### Task item
Answer the following from the excerpt on saving Python dictionaries to JSON files:
(a) What type must every key have for a dictionary to be written to a JSON file?
(b) What file name and encoding are used when the dictionary with string keys is saved?
(c) What result does the comparison `val_read == val` return?

A dictionary to be written to a JSON file must have all keys of type `str` (string).  The following dictionary is valid Python but you can't write it to a JSON file (or if you do, reading it back will give you something different).

In [17]:
d = {
    1: "hello",
    False: "information",
    "what": None,
}

Let's write a dictionary with string keys to a file.

In [18]:
val = { 
        "temperature": 451.3,
        "primes": [2,3,5,7,11],
        "awesome": True,
        "starter": "charmander",
        "enthusiasm": None,
}
with open("out.json","w",encoding="UTF-8") as fp:
    json.dump(val,fp) # save exactly one object to file

In [19]:
# Now we read it back
with open("out.json","r",encoding="UTF-8") as fp:
    val_read = json.load(fp)

In [20]:
val_read  # what did we get back?

{'temperature': 451.3,
 'primes': [2, 3, 5, 7, 11],
 'awesome': True,
 'starter': 'charmander',
 'enthusiasm': None}

In [21]:
val # what did we write?

{'temperature': 451.3,
 'primes': [2, 3, 5, 7, 11],
 'awesome': True,
 'starter': 'charmander',
 'enthusiasm': None}

Are these equal?

In [23]:
val_read == val  # dict comparison checks `==` for keys and values

True

These agree, types and all!  Think of JSON as a format that can, in many cases, save a Python object to a file that:
1. Lets the same or another Python program get the object back from
1. Is readable in many other programming languages

### Dataset content
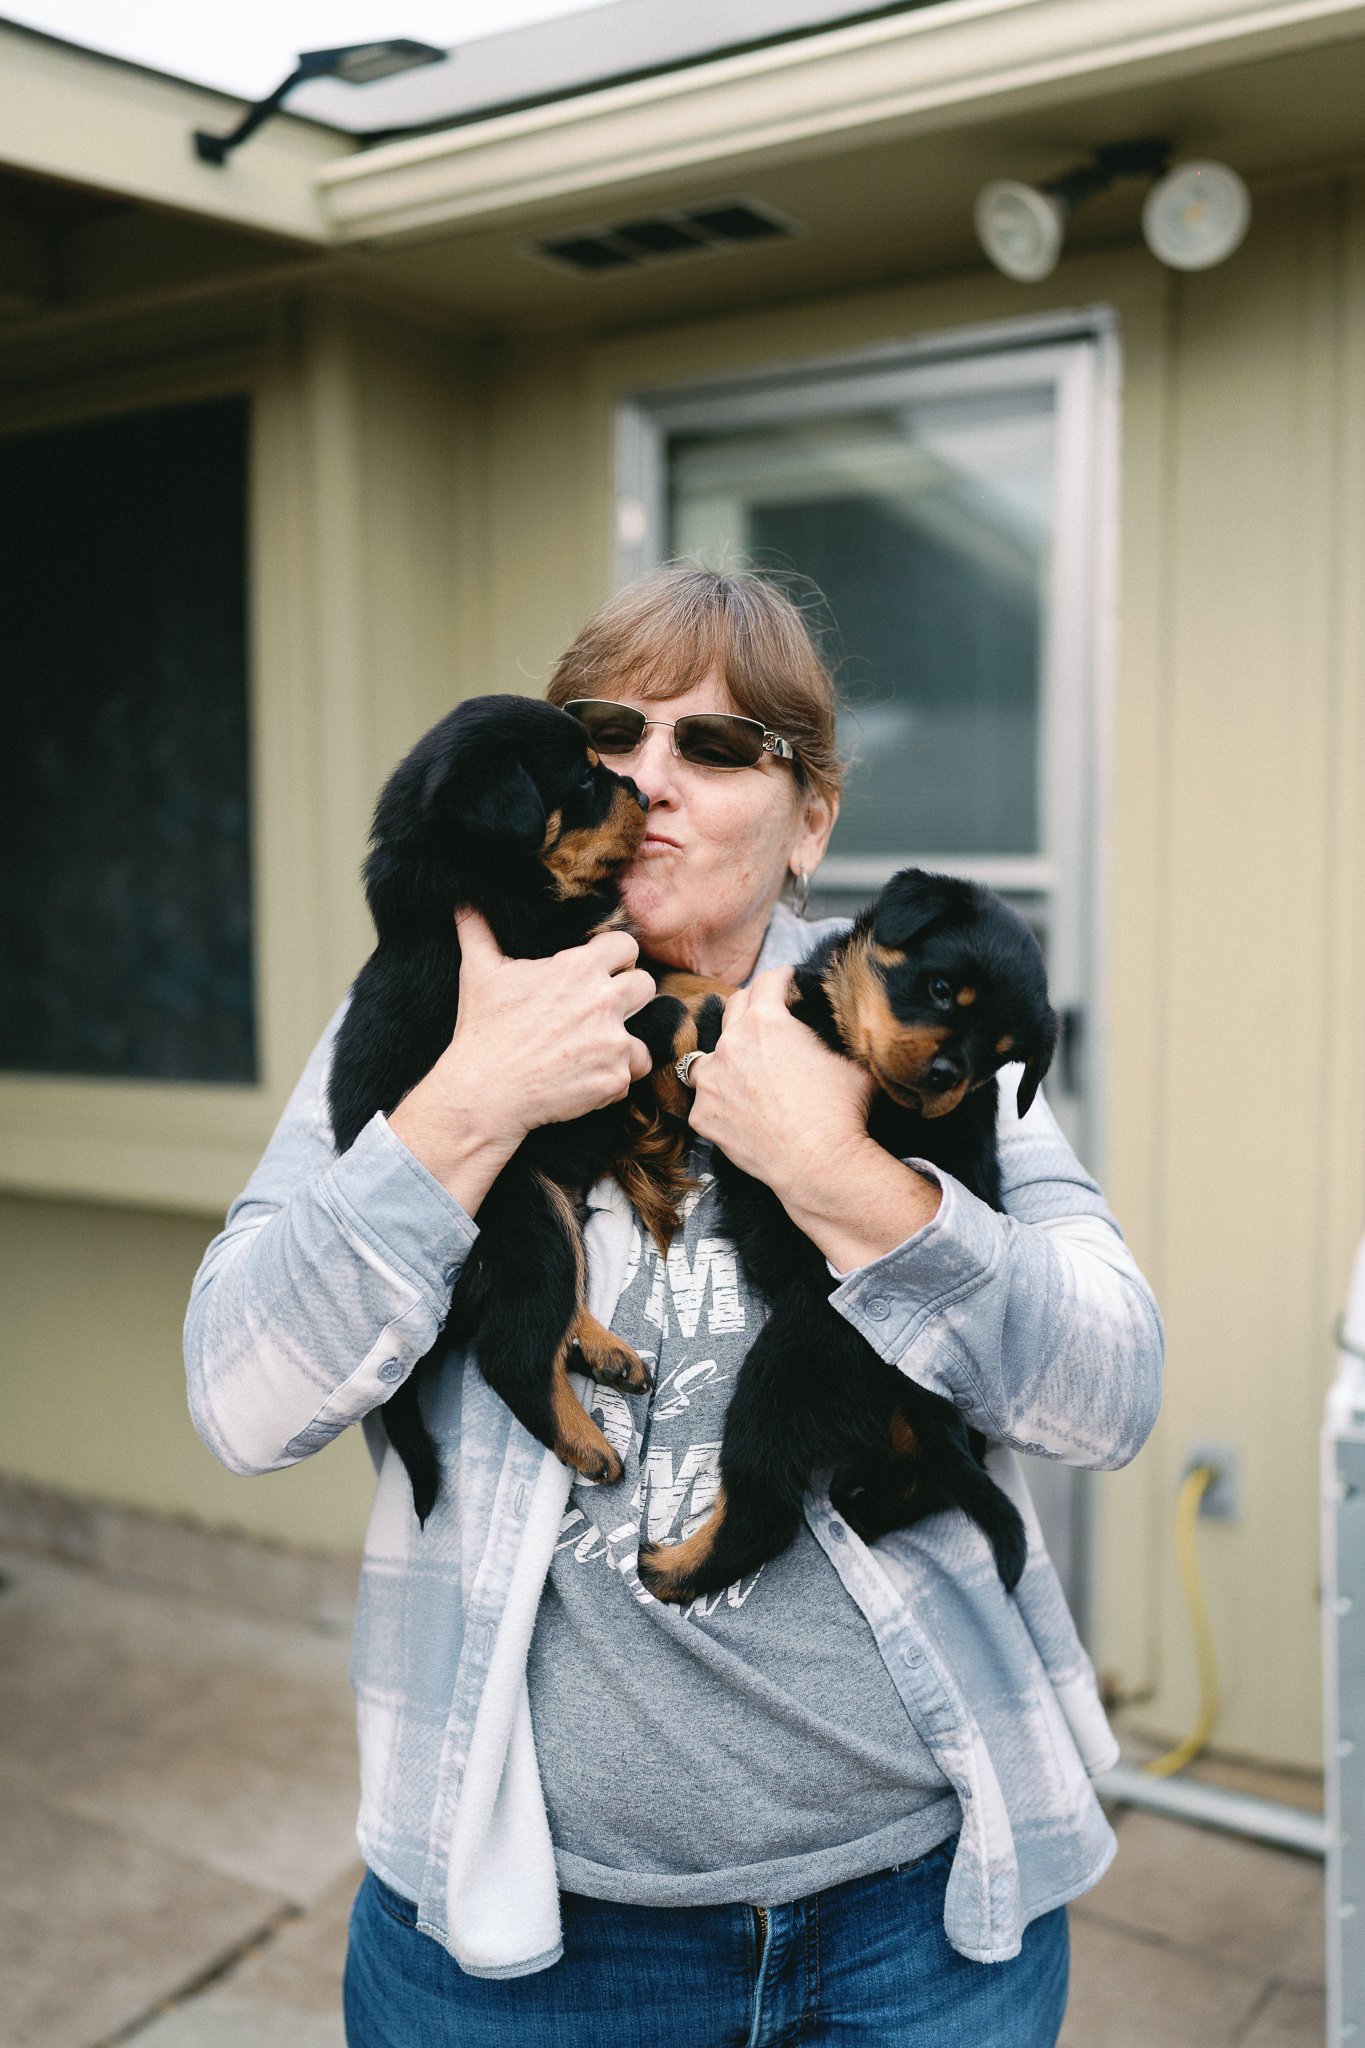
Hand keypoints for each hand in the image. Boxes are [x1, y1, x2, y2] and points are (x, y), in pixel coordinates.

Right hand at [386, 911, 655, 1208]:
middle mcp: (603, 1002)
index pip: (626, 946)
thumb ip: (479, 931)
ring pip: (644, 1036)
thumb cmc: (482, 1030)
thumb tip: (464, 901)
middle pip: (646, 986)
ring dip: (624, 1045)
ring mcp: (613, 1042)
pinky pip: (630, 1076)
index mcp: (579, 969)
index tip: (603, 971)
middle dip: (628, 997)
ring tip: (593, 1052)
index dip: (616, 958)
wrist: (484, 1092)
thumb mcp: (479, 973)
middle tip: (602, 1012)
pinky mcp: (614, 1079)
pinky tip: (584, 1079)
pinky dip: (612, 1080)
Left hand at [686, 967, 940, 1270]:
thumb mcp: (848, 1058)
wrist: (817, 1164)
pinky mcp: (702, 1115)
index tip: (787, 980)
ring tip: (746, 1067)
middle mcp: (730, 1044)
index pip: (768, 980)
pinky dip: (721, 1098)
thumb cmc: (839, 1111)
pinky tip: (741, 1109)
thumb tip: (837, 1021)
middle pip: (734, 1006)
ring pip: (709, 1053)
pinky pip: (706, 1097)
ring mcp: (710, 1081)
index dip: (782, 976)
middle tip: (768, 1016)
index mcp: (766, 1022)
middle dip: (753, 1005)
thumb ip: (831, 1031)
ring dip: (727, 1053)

### Expected output
(a) Every key must be of type `str` (string).
(b) The file name is "out.json", and the encoding is UTF-8.
(c) It returns `True`.